Türkiye topraklarının yetiştirdiği, Kürdistan’ın bağrından
çıkan en yüce şahsiyetlerden, Müslümanların onur ve izzet kaynağı Şeyhimizin,
Şeyh Said’in direniş dolu bereketli ömrünün şehadetle noktalanmasının üzerinden
tam 95 yıl geçti. Ama acısı yüreğimizde hala taptaze… Onun ve dostlarının o
mazlumca şehadetleri hale yüreklerimizi dağlıyor, içimizi
acıtıyor. Onu anarken boğazlarımız düğümleniyor, katillerine lanet okuyoruz.
Evet, Şeyh Said ve 46 yareninin, 29 Haziran 1925'te Şark
İstiklal Mahkemeleri tarafından Diyarbakır'da idam edilmelerinin üzerinden 95
yıl geçti. Bir asra yakın… Ama sanki dün gibi… Bu acı hiç dinmeyecek, hiç
bitmeyecek, kıyamete kadar sürecek!
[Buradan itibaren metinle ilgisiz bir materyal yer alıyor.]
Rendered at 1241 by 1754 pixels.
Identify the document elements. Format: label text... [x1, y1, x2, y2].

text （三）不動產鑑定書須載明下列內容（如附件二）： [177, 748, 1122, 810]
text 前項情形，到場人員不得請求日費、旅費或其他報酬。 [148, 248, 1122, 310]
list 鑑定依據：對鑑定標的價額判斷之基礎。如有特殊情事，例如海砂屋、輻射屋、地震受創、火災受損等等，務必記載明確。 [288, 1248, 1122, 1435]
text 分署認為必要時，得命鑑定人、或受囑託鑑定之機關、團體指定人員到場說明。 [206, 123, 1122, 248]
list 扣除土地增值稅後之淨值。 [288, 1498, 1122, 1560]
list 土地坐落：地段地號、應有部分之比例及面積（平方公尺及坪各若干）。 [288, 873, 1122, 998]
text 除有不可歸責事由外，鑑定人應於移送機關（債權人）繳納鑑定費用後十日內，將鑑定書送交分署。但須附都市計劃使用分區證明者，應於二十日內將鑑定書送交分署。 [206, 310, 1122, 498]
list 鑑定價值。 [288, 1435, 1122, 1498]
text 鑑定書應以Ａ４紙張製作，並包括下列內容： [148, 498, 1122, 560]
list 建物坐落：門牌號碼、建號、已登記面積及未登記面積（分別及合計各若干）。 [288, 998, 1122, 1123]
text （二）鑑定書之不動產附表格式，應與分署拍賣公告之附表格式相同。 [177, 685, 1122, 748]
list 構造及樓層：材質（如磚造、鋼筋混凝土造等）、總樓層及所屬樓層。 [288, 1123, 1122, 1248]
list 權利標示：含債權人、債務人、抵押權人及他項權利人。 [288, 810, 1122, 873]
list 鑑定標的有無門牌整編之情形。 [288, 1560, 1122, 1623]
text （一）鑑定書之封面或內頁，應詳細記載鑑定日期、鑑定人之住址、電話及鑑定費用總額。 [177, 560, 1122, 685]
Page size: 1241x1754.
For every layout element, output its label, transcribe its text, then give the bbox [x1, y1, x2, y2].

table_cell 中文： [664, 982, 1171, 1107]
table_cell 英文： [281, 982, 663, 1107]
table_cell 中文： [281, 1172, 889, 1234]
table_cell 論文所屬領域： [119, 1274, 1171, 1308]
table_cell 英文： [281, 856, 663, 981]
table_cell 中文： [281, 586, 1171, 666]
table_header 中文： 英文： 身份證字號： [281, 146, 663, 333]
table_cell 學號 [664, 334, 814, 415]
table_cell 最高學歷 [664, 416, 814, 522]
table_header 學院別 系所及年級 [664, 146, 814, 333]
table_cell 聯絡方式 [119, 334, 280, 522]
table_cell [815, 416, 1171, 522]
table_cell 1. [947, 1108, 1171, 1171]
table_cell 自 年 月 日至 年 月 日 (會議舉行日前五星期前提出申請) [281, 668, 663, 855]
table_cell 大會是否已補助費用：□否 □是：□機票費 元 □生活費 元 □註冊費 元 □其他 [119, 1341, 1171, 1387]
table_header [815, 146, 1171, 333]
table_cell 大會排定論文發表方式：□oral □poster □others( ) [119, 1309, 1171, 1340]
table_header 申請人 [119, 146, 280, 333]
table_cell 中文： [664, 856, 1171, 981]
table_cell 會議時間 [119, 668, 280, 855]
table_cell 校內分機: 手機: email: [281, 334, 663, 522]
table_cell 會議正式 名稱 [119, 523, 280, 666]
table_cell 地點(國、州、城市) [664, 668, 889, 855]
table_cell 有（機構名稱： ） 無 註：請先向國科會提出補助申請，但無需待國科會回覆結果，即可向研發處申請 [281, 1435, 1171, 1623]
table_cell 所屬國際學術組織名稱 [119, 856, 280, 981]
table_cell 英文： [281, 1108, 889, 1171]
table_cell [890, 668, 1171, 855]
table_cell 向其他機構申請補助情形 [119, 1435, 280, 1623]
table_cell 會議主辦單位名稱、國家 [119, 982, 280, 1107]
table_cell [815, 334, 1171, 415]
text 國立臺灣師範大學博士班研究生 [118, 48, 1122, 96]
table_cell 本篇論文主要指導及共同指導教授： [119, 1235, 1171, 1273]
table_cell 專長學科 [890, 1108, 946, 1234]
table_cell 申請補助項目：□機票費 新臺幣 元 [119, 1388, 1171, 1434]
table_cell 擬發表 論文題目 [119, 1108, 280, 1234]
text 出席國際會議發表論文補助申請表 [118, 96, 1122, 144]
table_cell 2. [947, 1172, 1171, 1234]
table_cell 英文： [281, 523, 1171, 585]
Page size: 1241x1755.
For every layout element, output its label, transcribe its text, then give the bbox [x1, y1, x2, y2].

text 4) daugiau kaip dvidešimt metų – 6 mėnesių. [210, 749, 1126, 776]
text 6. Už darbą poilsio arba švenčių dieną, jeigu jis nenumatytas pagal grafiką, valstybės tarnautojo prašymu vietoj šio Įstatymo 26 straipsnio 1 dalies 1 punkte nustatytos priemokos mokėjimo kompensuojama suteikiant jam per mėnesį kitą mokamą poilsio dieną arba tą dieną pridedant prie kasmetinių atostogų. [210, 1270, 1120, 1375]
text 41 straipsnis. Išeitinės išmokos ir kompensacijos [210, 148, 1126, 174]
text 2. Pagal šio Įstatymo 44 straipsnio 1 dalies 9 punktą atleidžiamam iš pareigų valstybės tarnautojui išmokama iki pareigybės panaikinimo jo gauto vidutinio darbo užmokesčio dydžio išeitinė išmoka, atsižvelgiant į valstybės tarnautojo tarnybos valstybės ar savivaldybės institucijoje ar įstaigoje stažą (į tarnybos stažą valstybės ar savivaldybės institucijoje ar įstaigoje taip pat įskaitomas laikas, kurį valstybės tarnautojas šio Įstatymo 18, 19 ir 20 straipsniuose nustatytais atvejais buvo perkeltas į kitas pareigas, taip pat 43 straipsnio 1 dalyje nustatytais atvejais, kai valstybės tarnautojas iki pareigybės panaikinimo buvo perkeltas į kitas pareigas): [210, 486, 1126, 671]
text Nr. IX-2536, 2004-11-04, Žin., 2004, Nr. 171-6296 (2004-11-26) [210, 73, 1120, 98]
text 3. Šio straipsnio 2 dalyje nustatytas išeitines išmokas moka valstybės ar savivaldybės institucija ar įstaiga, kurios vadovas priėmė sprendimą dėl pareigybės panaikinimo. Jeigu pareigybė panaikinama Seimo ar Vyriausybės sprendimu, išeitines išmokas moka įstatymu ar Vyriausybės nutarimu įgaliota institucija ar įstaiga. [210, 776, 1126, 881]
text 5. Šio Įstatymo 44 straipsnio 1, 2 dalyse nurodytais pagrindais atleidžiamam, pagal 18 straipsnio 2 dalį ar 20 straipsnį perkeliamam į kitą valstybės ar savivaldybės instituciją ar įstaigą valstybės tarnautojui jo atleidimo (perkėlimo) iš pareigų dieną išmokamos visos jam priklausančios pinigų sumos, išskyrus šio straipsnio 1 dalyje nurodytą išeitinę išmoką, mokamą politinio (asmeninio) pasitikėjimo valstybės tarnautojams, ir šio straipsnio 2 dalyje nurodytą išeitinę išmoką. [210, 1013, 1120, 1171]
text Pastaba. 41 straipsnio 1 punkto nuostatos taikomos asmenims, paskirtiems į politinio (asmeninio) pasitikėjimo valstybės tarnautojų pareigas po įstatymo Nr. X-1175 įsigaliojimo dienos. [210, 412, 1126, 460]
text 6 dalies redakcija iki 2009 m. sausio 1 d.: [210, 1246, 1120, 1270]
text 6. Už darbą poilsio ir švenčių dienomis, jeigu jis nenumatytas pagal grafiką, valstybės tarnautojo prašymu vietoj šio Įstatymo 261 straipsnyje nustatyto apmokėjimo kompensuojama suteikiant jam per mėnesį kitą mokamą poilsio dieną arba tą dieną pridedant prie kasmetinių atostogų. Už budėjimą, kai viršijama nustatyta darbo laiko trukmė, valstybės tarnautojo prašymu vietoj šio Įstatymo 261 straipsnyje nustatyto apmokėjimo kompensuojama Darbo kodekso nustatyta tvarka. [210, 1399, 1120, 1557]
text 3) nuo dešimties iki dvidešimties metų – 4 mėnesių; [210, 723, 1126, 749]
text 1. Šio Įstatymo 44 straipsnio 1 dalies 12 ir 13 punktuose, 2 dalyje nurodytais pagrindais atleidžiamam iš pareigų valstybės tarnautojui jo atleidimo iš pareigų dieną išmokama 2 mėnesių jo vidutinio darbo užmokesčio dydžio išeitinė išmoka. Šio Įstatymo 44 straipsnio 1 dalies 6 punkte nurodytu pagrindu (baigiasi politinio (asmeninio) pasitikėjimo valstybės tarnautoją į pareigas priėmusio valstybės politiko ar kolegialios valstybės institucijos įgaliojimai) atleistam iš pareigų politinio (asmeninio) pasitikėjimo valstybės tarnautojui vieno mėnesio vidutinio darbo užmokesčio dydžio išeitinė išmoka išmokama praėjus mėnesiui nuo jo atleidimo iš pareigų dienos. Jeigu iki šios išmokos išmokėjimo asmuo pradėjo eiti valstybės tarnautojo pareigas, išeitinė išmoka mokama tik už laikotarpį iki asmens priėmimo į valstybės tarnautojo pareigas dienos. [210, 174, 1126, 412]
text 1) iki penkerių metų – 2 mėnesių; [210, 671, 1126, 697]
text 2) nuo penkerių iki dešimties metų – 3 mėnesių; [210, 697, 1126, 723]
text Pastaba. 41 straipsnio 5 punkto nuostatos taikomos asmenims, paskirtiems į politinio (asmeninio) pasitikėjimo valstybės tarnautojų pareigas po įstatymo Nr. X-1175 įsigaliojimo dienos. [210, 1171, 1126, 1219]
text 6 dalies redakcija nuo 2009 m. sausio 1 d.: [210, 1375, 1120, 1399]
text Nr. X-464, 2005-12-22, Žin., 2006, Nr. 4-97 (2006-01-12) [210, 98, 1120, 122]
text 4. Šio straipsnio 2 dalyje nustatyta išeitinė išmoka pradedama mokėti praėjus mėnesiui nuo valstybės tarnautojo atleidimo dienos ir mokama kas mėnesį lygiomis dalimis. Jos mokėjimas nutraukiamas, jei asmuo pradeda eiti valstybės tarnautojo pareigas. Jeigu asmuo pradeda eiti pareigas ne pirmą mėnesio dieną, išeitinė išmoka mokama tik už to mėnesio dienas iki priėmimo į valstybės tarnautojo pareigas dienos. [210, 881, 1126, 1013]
Bu topraklarda müminler var oldukça, imanlı
nesiller varlığını sürdürdükçe Kürdistan’ın muvahhit oğlu için ağıtlar
gökyüzüne yükselmeye devam edecek,
gözyaşları hep akacak.
Şeyh Said’i Müslüman Türkiye halkı için, Müslüman Kürdistan
halkı için, ümmet için bu kadar değerli kılan nedir acaba? Çok az kimseye
duyulan bu sevginin, muhabbetin, aşkın, özlemin sebebi nedir?
O kimdi ki onun için ciğerlerimiz bu kadar yanıyor? Bir asra
yakın zaman geçmesine rağmen acısı, özlemi, hüznü yüreğimizi yakmaya devam
ediyor. On yıllardır bin bir iftira kampanyası, karalama furyasına rağmen on
milyonların, yüz milyonların sevgilisi olmaya devam ediyor.
Bunun tek bir cevabı olabilir: O bu toprakların Hüseyin’i
idi! Hüseyin nasıl ki ümmetin dirilişi, uyanışı için gözlerini kırpmadan başını
keskin kılıçlara, vücudunu mızraklara teslim etti; şeyh Said de Muhammed Mustafa’nın
dininin, ümmetin namusunun ayaklar altında çiğnenmemesi için kendini kurban
etti.
Kesinlikle Kerbela kıyamının hedef ve misyonu ne idi ise
Şeyh Said ve arkadaşlarının kıyamının hedef ve misyonu da aynıydı.
Şeyh Said önderliğindeki kıyam hareketi İmam Hüseyn`in Peygamberi
misyonunu taşıyor kesinlikle. Yukarıda ifade ettiğim gibi nasıl ki İmam Hüseyn
ve Peygamberin Ehl-i Beyti, yok olma tehdidi altındaki İslam şeriatını,
Peygamberin aziz dinini tekrar ihya için tereddüt etmeden canlarını feda
ettiler, mübarek kanlarının ıssız Kerbela çölünde mazlumca dökülmesine rıza
gösterdiler; aynı şekilde Şeyh Said ve dava arkadaşları da İslam’ın izzetini
korumak için korkusuzca ölüme atıldılar…
Evet, Şeyh Said buydu işte. İslami mücadelenin, İslami direnişin bir öncüsü,
Müslüman Kürt halkı için bir özgürlük rehberi, yolumuzu aydınlatan bir meşale,
bir ihya önderiydi. Cihat ve irfanın, silah ve tespihin bir araya gelmesiyle ne
harikaların ortaya çıkacağını, nasıl destanların yazılacağını gösteren bir
tarikat büyüğüydü.
Genç nesil bu büyük önderi, direniş ve özgürlük önderini tanımalı. Bir
asırdır okullarda okutulan Şeyh Said isyanı masalını, Kürt milliyetçisi,
İngiliz ajanı safsatasını gerçek İngiliz ajanlarının yüzüne çarpmalı. Adalete,
onura, özgürlüğe, barışa susamış gönüller, idam sehpasında biten destansı
direnişin öyküsünü her yönüyle bilmeli. İdama kahramanca yürüyen, Amed`in
göğünün, ağaç ve taşlarının şahitliği altında onur ve özgürlüğün destanını
yazan bu kahramanı ve kahraman dava arkadaşlarını iyi tanımalı. Tanımalı ki
sahte kahramanları da bilsin. Kürt halkının özgürlük kahramanı geçinip de
kendini Batıya satan şarlatanları da bilsin.